B.     Yurisprudensi
Secara umum yang dimaksud dengan yurisprudensi yaitu putusan pengadilan yang telah mempunyai kekuatan hukum tetap, yang secara umum memutuskan sesuatu persolan yang belum ada pengaturannya pada sumber hukum yang lain.
C.    Kebiasaan
Kebiasaan merupakan perbuatan manusia yang dilakukan berulang-ulang dan keadaan yang sama.

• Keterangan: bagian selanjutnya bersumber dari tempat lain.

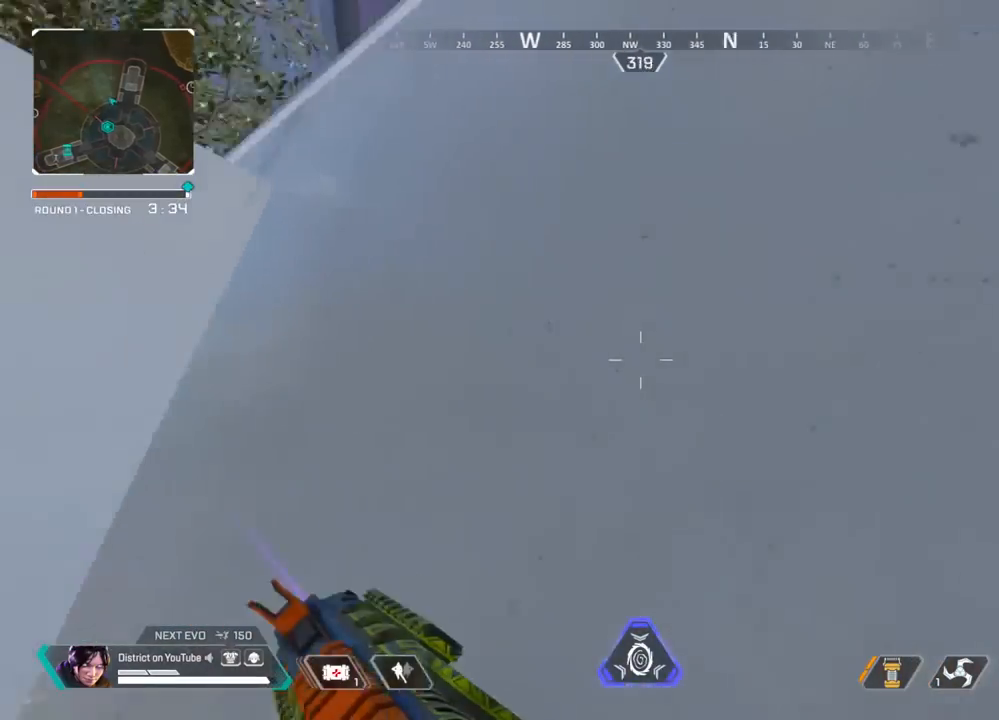
{"buttons": [], "left_stick": "up", "right_stick": "center", "events": [[83, "A", "up"], [83, "right_stick", "center"], [150, "left_stick", "up"]]}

Bila suatu perbuatan manusi diterima oleh masyarakat sebagi suatu kebiasaan, dan kebiasaan ini berulang dilakukan, sehingga perbuatan yang berlawanan dengan kebiasaan itu dirasakan sebagai pelanggaran (perasaan hukum) maka demikian timbulah suatu kebiasaan yang dipandang hukum.
D.    Perjanjian
Perjanjian merupakan suatu peristiwa dimana pihak yang satu berjani kepada pihak yang lain untuk melaksanakan atau tidak melaksanakan suatu hal, sehingga pihak-pihak yang mengadakan perjanjian tersebut terikat oleh isi perjanjian yang mereka buat.
E. Perjanjian Internasioanal
Perjanjian internasioanal adalah sebuah perjanjian yang diadakan dua Negara atau lebih (bilateral atau multilateral). Perjanjian Internasioanal ini mempunyai kedudukan yang sama dengan Undang-undang karena perjanjian dengan Negara lain hanya dilakukan untuk persetujuan Dewan Perwakilan Rakyat (DPR).
F.     Doktrin/Pendapat Para Ahli
Pendapat para ahli dapat digunakan untuk memecahkan masalah alngsung atau tidak langsung berkaitan satu sama lain.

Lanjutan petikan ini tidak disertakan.